# Red Cherry Shrimp Questions



## aqua59 (Nov 9, 2011)

I have a 30 gallon tank with only Red Cherry shrimp in it. Heavily planted, Fuval shrimp substrate, steady 6.5 ph level. the water is clean. I purchased a colony (35 shrimp total) about a year ago. At this point I believe I have about 150 shrimp or more. They're very hard to count because of the heavy plant growth.

My question is how big will this colony get? It seems as though it's leveled off. There are always shrimp at different levels of development all over the tank. Everything is healthy. By appearance I believe there is more than enough room for the colony to grow. How big will it get? When will I know when it's peaked?

Bottom line. I've had trouble finding information on colony size and longevity. I welcome your in put and thoughts.


----------



## effox (Apr 21, 2010)

I had probably 100 or more in a 10 gallon. 30g's will be fine.

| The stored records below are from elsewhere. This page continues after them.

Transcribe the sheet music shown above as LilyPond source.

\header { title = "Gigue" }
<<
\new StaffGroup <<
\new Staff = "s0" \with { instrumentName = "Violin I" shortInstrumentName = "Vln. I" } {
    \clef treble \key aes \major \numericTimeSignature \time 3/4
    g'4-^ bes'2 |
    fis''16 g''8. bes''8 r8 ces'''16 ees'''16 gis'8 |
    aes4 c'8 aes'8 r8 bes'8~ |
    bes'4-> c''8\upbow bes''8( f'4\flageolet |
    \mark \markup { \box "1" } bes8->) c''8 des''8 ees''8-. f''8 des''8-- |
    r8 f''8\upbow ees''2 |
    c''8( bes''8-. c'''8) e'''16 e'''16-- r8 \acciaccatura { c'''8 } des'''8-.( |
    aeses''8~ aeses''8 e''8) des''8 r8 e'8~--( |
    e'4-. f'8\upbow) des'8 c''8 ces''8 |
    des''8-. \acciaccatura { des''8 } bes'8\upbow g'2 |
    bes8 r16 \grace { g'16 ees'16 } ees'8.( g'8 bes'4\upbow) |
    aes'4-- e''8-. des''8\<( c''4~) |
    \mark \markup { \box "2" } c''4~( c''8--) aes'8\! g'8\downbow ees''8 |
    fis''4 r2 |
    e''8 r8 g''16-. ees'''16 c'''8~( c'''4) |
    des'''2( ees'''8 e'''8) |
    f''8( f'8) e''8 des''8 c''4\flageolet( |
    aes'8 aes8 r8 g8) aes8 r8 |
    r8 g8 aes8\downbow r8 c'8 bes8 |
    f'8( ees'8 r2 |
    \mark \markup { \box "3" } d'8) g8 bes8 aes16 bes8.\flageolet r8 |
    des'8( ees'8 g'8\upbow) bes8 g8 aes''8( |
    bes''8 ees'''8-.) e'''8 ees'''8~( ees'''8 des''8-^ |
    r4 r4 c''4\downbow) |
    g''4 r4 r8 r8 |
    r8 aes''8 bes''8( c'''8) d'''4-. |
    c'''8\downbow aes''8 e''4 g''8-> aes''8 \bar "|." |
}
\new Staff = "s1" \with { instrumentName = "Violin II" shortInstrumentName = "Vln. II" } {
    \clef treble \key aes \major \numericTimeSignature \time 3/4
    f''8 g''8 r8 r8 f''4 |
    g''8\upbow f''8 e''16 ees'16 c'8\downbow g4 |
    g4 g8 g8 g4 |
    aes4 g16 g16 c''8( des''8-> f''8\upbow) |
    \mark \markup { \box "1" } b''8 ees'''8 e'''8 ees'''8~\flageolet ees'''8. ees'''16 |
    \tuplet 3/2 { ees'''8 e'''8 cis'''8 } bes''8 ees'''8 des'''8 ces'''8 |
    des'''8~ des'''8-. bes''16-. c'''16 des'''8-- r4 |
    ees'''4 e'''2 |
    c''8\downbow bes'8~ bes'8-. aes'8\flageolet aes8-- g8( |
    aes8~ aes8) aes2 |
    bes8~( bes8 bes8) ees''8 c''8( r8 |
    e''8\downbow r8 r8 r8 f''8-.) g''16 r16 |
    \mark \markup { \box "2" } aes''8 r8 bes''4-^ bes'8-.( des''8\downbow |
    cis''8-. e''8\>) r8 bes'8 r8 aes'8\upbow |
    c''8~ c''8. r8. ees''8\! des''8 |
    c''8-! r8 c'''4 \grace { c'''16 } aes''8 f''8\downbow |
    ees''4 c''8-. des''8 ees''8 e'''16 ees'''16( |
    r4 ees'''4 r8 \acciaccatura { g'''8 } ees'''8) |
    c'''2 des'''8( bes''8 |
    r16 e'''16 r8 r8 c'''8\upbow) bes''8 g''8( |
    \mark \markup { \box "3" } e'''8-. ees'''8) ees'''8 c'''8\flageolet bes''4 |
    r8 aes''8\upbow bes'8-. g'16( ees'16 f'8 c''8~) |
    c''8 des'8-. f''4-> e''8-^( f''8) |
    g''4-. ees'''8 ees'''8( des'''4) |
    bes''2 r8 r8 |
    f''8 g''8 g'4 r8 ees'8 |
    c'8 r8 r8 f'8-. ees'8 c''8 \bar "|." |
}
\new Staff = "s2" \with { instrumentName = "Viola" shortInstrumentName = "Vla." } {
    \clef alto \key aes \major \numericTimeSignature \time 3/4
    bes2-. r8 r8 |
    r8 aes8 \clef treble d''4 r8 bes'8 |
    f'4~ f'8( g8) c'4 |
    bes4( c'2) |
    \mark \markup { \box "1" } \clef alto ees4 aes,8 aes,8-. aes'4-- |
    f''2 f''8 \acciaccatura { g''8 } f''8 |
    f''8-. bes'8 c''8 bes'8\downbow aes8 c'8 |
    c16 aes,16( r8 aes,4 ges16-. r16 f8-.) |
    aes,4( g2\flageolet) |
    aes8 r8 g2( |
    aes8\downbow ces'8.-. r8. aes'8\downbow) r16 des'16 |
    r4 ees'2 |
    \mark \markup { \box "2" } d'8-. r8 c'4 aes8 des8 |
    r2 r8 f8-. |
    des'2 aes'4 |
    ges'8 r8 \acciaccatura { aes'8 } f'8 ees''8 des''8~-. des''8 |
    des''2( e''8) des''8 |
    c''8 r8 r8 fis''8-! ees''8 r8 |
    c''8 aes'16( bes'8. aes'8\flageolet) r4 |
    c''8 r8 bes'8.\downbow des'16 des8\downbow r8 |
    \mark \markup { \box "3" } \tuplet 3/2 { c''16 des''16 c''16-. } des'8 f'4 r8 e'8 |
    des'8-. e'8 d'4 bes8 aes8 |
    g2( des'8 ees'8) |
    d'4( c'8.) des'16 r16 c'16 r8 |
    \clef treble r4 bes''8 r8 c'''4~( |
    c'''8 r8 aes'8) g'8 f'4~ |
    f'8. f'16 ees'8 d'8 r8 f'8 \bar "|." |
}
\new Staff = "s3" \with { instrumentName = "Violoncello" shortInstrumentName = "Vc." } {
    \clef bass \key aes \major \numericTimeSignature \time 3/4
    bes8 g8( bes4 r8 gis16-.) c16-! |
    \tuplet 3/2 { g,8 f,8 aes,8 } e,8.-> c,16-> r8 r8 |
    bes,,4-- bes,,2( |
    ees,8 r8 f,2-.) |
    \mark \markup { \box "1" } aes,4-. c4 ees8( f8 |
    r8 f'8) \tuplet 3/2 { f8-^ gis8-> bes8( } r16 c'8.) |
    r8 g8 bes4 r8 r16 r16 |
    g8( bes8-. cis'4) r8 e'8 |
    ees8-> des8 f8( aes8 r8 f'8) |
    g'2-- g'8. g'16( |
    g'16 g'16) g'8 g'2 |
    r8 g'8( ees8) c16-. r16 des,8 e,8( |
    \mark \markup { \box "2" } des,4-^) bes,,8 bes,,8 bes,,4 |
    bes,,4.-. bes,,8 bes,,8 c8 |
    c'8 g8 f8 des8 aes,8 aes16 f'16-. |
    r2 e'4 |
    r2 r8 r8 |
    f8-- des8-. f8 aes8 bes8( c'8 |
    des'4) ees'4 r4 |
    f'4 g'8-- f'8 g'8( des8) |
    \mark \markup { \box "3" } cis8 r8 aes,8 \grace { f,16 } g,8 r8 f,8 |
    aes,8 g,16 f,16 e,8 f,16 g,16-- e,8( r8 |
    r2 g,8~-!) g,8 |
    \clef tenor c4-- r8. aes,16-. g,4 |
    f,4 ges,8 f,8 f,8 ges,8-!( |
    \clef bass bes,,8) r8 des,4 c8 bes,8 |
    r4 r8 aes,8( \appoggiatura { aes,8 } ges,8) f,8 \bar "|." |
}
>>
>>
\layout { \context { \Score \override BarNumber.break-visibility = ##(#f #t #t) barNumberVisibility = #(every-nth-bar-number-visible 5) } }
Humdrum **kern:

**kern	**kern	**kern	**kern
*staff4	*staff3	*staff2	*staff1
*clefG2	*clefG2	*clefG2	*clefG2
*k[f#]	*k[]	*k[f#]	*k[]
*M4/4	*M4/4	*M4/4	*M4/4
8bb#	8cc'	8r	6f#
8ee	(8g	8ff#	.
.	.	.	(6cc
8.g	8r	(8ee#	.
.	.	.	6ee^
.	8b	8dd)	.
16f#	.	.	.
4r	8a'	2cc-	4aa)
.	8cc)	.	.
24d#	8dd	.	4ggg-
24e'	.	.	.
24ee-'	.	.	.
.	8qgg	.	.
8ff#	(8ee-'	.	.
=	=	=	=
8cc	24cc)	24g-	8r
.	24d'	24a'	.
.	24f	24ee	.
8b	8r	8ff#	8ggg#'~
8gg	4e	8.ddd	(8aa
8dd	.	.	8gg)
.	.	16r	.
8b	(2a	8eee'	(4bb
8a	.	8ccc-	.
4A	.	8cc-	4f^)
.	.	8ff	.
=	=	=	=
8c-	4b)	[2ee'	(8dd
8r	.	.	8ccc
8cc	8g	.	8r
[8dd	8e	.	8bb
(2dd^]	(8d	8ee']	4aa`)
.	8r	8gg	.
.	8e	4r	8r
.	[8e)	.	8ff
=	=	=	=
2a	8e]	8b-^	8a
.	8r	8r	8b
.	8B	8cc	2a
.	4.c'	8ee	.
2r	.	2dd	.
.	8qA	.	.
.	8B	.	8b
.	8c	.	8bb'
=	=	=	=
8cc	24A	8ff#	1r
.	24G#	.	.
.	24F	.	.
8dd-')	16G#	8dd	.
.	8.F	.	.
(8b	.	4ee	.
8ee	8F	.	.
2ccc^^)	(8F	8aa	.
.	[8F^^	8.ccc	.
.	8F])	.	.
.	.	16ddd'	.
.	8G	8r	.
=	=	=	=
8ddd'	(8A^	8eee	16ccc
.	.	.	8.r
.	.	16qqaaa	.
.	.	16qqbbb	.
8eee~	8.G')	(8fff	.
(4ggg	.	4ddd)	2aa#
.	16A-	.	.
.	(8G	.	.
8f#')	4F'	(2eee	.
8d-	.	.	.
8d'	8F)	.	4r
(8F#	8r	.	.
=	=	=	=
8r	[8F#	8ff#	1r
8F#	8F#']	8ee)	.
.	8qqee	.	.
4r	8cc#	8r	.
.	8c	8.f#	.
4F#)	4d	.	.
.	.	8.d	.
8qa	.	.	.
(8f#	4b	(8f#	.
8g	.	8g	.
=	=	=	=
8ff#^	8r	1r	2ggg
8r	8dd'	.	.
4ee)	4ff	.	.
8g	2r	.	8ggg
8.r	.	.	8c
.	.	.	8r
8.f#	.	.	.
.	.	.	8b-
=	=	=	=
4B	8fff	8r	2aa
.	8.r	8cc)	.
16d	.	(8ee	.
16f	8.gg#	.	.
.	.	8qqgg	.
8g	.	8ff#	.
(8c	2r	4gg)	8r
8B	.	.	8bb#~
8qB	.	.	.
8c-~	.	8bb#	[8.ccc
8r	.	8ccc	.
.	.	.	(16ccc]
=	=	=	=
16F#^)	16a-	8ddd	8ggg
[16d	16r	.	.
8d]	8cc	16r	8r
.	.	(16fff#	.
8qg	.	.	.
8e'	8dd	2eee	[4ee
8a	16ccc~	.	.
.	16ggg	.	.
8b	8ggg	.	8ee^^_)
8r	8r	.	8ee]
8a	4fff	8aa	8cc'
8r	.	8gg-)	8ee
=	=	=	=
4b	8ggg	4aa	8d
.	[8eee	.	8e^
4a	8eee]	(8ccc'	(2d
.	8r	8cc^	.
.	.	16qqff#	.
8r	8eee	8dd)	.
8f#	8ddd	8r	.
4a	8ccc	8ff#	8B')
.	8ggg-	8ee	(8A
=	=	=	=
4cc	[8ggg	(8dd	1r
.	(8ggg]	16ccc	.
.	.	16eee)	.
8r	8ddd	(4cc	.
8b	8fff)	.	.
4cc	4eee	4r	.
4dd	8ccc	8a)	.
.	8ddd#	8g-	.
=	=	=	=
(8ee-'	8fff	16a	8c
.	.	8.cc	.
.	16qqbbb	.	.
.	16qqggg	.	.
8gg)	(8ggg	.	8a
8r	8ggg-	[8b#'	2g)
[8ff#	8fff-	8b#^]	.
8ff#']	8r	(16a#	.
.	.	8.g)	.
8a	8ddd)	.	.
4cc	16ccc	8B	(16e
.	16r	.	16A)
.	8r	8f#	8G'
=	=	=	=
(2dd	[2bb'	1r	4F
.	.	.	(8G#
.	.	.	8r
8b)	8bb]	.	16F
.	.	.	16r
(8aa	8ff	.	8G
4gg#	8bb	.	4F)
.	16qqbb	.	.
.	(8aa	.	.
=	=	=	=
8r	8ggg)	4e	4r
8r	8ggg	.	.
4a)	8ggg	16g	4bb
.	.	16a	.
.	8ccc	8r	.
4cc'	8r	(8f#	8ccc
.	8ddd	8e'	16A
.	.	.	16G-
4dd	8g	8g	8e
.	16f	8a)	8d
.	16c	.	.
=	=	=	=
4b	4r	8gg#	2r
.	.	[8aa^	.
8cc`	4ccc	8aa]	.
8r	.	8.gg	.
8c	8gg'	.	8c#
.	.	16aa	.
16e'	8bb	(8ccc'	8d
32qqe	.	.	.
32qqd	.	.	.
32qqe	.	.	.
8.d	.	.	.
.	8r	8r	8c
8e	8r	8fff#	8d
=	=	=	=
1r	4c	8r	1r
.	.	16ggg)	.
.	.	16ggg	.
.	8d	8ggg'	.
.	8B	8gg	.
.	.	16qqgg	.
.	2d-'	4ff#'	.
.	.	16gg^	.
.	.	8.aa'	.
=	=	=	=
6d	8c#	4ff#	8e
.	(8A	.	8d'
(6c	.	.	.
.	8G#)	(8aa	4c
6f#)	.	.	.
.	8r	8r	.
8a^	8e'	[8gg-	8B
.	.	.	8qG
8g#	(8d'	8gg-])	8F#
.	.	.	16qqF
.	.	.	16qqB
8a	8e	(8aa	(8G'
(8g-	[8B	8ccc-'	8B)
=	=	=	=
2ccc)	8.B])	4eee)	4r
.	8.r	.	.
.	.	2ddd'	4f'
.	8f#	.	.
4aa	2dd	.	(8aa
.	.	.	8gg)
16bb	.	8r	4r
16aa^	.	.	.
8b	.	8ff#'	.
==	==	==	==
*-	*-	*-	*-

As far as longevity and what size, I don't have a clue, I never documented that.


----------



## Tarobot (Jun 27, 2010)

shrimps dont reproduce accorinding to tank size, so im not sure what "peaked" means. they will keep reproducing forever and ever, I've had 250+ in a 2.5g fluval spec once. somewhere along the line more will die from water changes because of inbreeding making the newborns weaker. maybe trade with another member every 6months would probably help and if all parameters are stable you can have that colony outlive yourself (theoritically).


----------



## Diztrbd1 (Apr 21, 2010)

longevity is 1-2 years, most likely depending on water parameters being optimal. As for colony size , I don't believe there is a maximum, but agree with the suggestion to get some from another colony to lower the inbreeding and strengthen the strain.


----------



## aqua59 (Nov 9, 2011)

Great information. I'll see if I can't add some from another strain. the shrimp I have appear to be very healthy. I can't recall and carcasses, ever. Thanks again for the info.


----------